I could have stopped there. It was a tiring few months that only left us with lessons. However, I decided to reach out to the Special Assistant of YB Anthony Loke, who was still the Minister of Transport before the Sheraton Move for advice. He suggested that I tried contacting Causeway Link, who had a bus-hailing service called Kumpool.

The Movement Control Order gave us time to conduct those meetings with Causeway Link in order for me to understand the system, and to pitch for them to come to Subang Jaya. We would be the first in Selangor to implement this.

How it works is as such – users would download the Kumpool app and make a booking through their platform. As vans are used instead of 40-seater buses, a lot more roads became accessible. Instead of having only 20 bus stops via a traditional system, Subang Jaya has 200 stops! That means each home would have a bus stop within a maximum 10-minute walk! A booking system also solved the issue of reliability. Users can track when a van was going to arrive. Efficiency was maximised – the van ran on bookings and not a schedule. This means that it will only run when there is a booking. In terms of planning stops – it can be easily done from the backend by creating one on the map or removing stops that were underperforming. There was no issue of communicating changes to users as this was done all through an app. The fact that this service is being provided for only RM1 also made it very affordable. In the bigger picture of climate change, this was a very carbon friendly way of moving around.

The first day we launched this service in December 2021, we saw 10 riders. In between, I brought Causeway Link to meet community leaders to plan stops, and to create awareness. We also linked the company up with “hot stops” such as Mydin, Sunway Pyramid and the universities in the PJS area. At the time of writing i.e. February 2023, we are now seeing up to 500 riders a day. That is 29 times more successful than the T792 trial!

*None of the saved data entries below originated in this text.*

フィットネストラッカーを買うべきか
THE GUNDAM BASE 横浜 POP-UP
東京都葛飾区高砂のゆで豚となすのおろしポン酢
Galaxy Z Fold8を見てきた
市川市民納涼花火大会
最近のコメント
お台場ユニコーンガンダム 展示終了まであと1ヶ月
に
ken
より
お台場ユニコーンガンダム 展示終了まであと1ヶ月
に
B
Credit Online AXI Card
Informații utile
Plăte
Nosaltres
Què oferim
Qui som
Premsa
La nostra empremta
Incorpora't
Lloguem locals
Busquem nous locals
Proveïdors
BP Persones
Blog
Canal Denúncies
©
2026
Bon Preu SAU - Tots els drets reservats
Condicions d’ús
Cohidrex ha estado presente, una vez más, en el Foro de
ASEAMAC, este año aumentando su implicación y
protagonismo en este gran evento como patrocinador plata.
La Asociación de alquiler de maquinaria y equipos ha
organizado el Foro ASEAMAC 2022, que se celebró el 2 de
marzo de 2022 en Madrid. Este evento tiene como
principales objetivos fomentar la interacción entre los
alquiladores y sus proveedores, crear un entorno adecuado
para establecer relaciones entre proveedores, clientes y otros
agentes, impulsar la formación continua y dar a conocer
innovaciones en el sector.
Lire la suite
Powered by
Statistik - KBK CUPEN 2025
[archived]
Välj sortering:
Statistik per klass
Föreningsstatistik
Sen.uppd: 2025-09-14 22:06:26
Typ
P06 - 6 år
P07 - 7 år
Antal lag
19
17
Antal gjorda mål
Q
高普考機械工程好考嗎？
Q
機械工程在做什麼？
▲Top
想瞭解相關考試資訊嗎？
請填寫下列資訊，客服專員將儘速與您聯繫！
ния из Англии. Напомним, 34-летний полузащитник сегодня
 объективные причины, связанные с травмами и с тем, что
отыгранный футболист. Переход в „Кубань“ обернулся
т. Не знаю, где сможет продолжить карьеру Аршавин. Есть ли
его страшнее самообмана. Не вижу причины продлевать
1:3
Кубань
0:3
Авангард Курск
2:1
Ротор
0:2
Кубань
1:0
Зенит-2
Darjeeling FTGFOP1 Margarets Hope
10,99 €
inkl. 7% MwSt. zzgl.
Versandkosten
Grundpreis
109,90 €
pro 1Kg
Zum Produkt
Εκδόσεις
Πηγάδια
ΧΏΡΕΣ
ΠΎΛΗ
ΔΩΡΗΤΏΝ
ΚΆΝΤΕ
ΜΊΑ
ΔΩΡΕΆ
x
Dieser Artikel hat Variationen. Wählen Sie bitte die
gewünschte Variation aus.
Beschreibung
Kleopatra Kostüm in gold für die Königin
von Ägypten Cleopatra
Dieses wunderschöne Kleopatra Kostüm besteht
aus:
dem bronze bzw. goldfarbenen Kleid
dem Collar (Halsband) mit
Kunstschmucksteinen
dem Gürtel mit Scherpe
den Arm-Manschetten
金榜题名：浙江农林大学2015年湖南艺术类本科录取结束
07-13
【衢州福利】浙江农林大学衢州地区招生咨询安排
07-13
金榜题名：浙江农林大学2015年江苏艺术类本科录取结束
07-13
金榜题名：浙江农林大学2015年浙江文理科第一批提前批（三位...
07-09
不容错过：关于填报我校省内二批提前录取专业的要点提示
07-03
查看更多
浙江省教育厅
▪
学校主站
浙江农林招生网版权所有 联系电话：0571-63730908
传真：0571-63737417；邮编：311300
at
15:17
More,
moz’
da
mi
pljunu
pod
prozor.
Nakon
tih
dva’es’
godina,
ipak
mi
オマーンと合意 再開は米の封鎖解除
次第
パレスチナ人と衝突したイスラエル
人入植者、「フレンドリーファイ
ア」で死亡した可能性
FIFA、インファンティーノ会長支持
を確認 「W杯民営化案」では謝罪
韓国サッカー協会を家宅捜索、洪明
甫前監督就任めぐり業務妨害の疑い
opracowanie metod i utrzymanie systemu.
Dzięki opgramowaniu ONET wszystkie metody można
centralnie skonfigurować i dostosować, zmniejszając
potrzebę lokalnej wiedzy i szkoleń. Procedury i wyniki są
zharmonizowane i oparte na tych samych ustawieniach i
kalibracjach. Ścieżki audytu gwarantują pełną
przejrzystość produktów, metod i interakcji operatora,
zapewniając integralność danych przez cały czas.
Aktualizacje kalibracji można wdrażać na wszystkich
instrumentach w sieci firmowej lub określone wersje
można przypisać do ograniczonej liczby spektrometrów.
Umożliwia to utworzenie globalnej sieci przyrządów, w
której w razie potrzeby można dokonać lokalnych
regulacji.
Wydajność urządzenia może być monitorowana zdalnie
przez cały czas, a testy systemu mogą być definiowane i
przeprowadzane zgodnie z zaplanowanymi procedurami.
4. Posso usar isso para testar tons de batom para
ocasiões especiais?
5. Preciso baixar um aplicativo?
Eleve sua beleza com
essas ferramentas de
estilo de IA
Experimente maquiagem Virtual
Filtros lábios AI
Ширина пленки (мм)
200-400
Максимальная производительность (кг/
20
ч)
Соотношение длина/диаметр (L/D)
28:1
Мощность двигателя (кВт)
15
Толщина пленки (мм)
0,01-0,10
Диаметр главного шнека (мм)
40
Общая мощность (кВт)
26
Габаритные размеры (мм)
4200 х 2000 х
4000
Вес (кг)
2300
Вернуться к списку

The added joy is this – two days ago, YB Anthony Loke, our current minister of Transport, announced that Prasarana will be working with Kumpool to provide van-hailing services! Who would have thought that a Subang Jaya initiative would contribute to national policy?

I owe all these to the people of Subang Jaya, who gave me this opportunity to serve you. The little that we do here has been a launch pad for greater things that would change many lives. This national development goes back to all of you.